I actually personally HATE transcripts, because the student then reads them and doesn't actually concentrate on the tape, and get the additional info from his voince pitch, tone etc. A lot of things completely non-understandable off a transcript become clear from the tape - like jokes and snide comments.

Regards, Allen (6 years a Fxxxxing good Acad Super)
 

Dulloldfart

Squirrel Extraordinaire
The tape quality was actually superb - they had been professionally copied from a virgin set of reels from pubs, onto good quality cassettes. The players wern't too fancy, not like the $$$$ Nakamichis demaded later, but were more than good enough for voice.

I actually personally HATE transcripts, because the student then reads them and doesn't actually concentrate on the tape, and get the additional info from his voince pitch, tone etc. A lot of things completely non-understandable off a transcript become clear from the tape - like jokes and snide comments.

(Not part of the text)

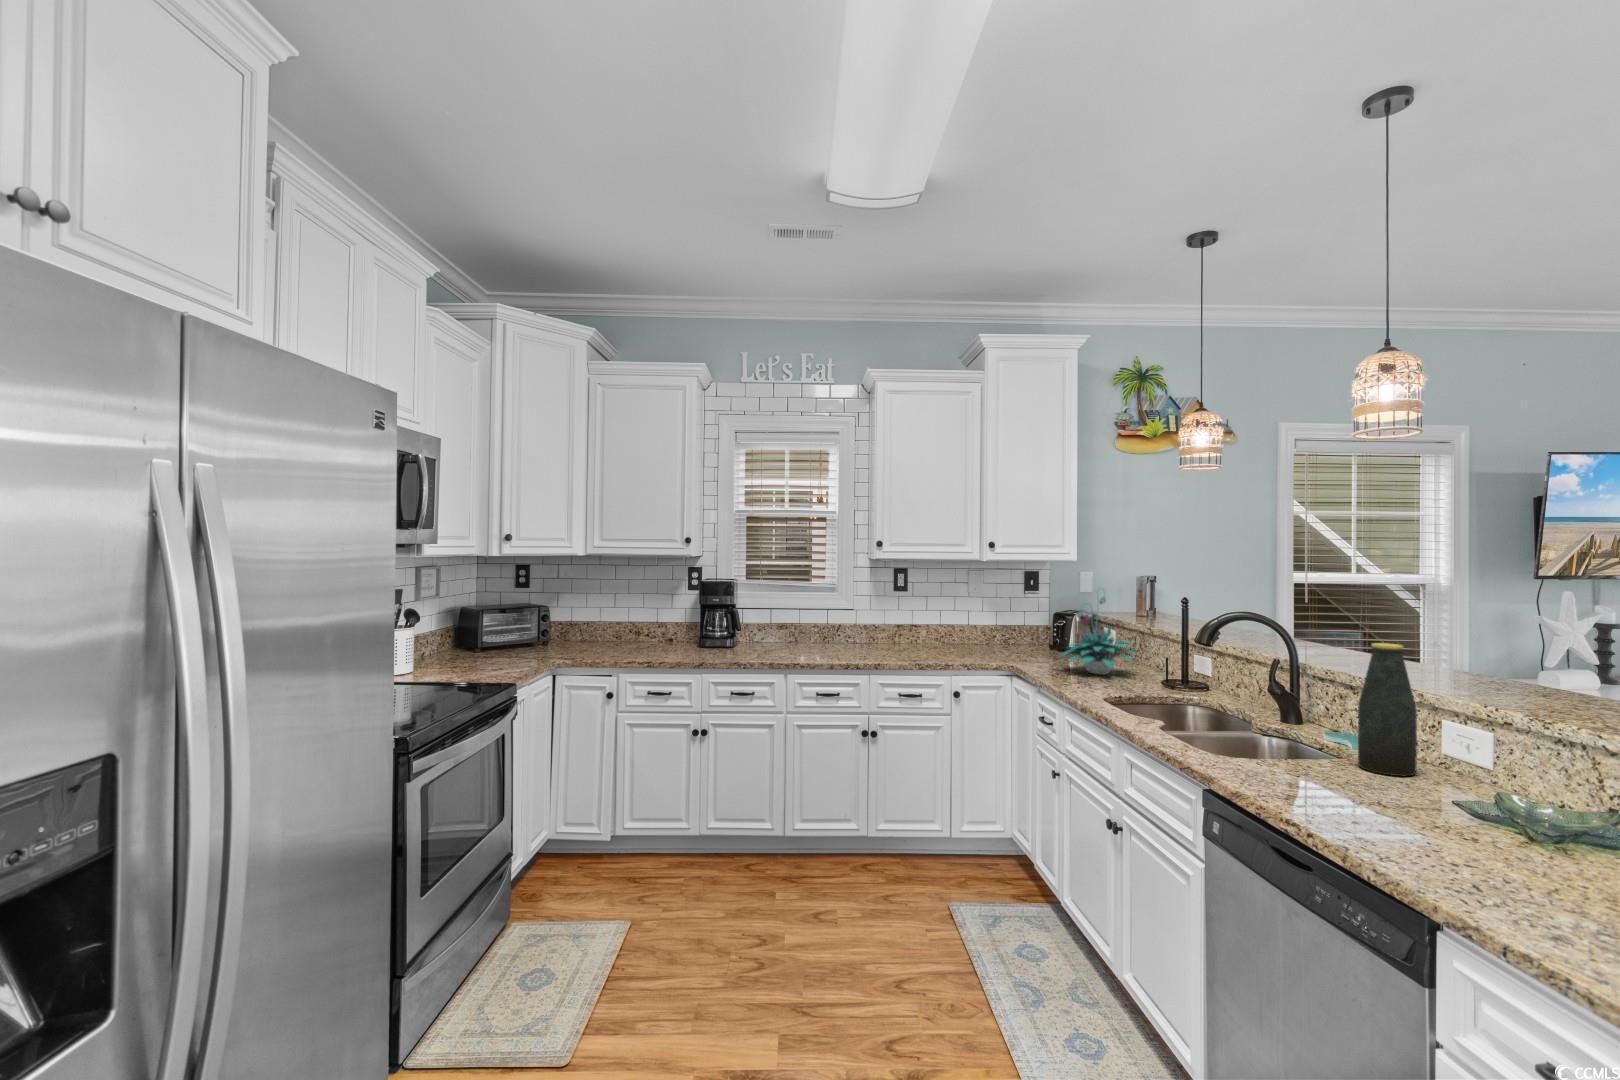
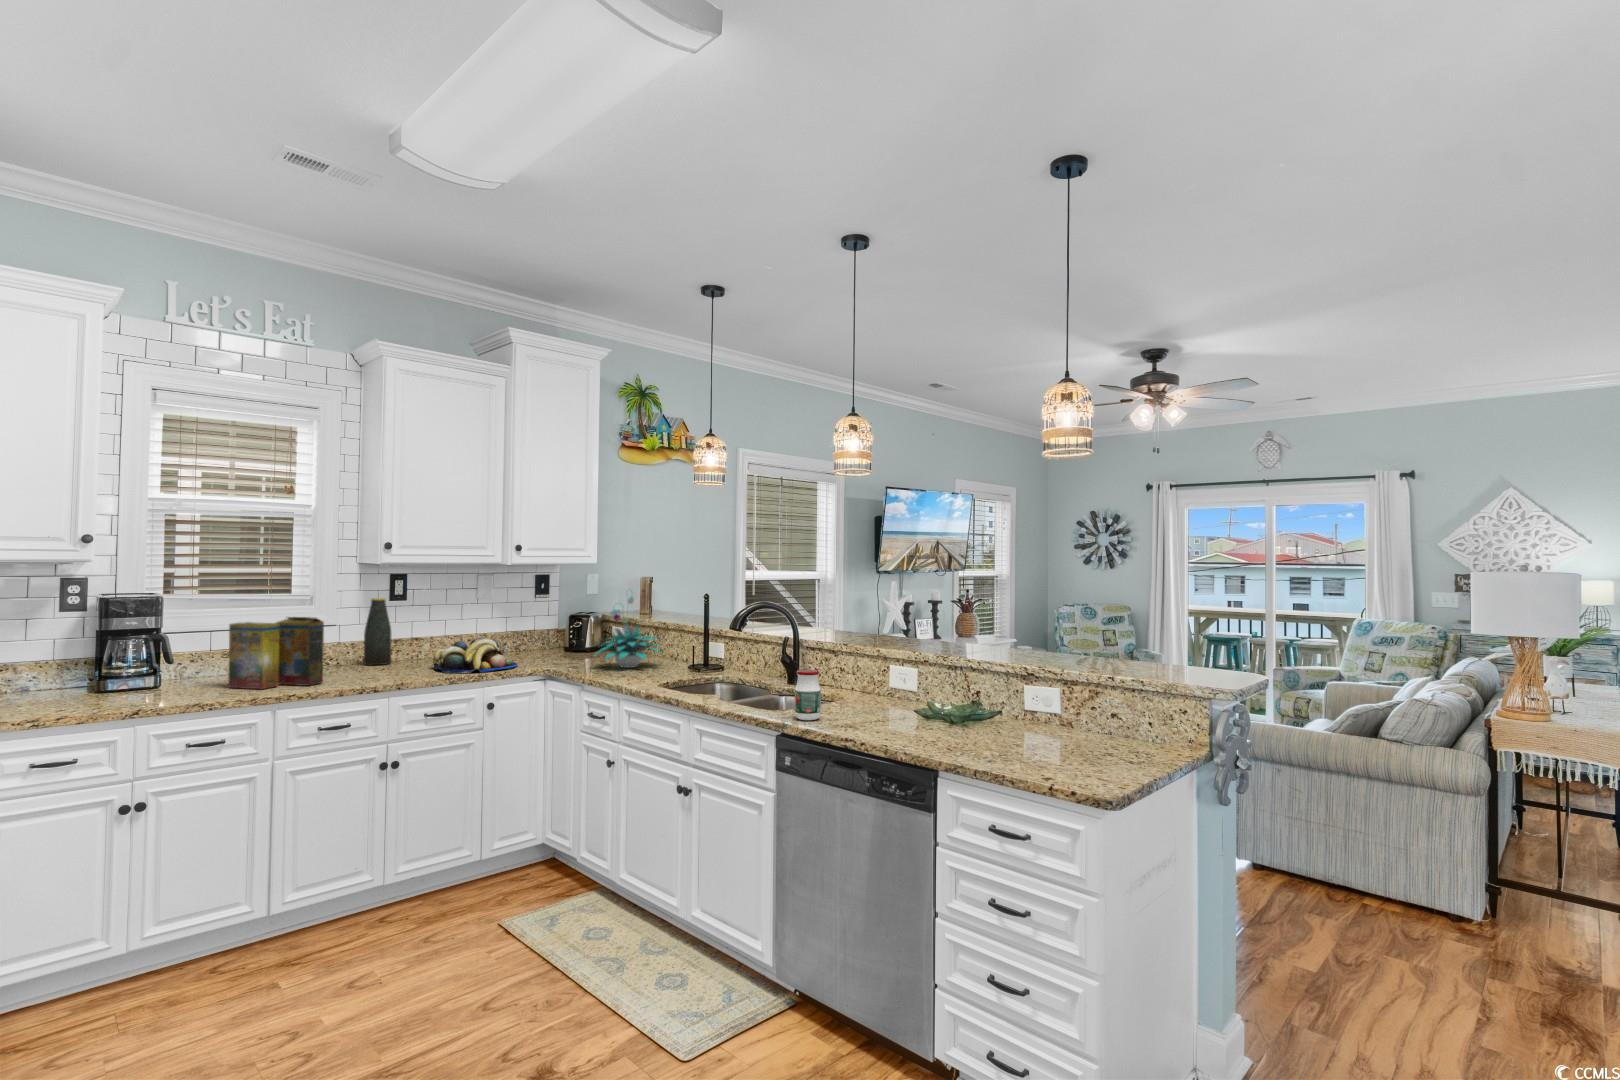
cereal box: none [754,600,818,660] -> present [228,617,324,689]
fruit bowl: none [914,629,990,663] -> present [433,638,517,673]
bottle: present [1358,643,1417,776] -> present [364,598,391,665]
jar: none [1242,709,1283,781] -> present [795,669,821,720]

I love transcripts. I found there was little of importance that one missed without the audio, although sometimes it is impossible to get it right without the tape. But the main thing that used to drive me mad was the enforced monotone pace of the tape. You couldn't fast forward through the easy or irrelevant bits and slow right down for the really important or hard-to-grasp bits. If you had both available, then that was best. I found it easiest to listen to the tape and use the transcript for clarification.

I sup'ed a lot too. Debugging a student on a tape was much more precise, and quicker, with a proper transcript available.

Paul
 

ttamaad

Silver Meritorious Patron
The TTC got new clay. That was one of the advantages of setting up a new academy, anything that was needed was bought if there weren't enough supplies in the existing academy and qual. It didn't take long for all the pretty colours to become that strange shade of purple.

The Cont TTC was a idea that was based on a snippet of tech and so once it became ingrained that it was going to happen, the rest was made up. I shudder to think how many times I heard "I don't care how many rules you break... the watchword is service"

Mind you, that quickly changed when it became obvious that the outer orgs weren't going to pay for the services or to look after their staff while they were training.

At the time we didn't even have transcripts for the student hat. I had a folder I wrote all the weird words in to speed up the tape listening process. It became such a easy task as us Kiwis and Aussies would always come unstuck at the same places.

I am sure that Phyll kept the heat from above off the lines in the initial stages.

It came crumbling down pretty quickly though. When it did, there was so many ramifications. An order finally arrived that said that outer org students could not be included in any of the public stats. There were a few references that were as ambiguous as the ones we were operating on. The Cont TTC closed up shop.
All the Stats were required to be adjusted. The student points just fell out the bottom. The public academy had been neglected so much that there were only a handful of students and most were part time (like three mornings a week or less)

The Cont TTC students quickly disappeared as well. Some that were well into their internships stayed and completed but the great Aussie "Lets just do it" got a hammering. Everything got shifted back down into the Public academy which was a dungeon at the best of times.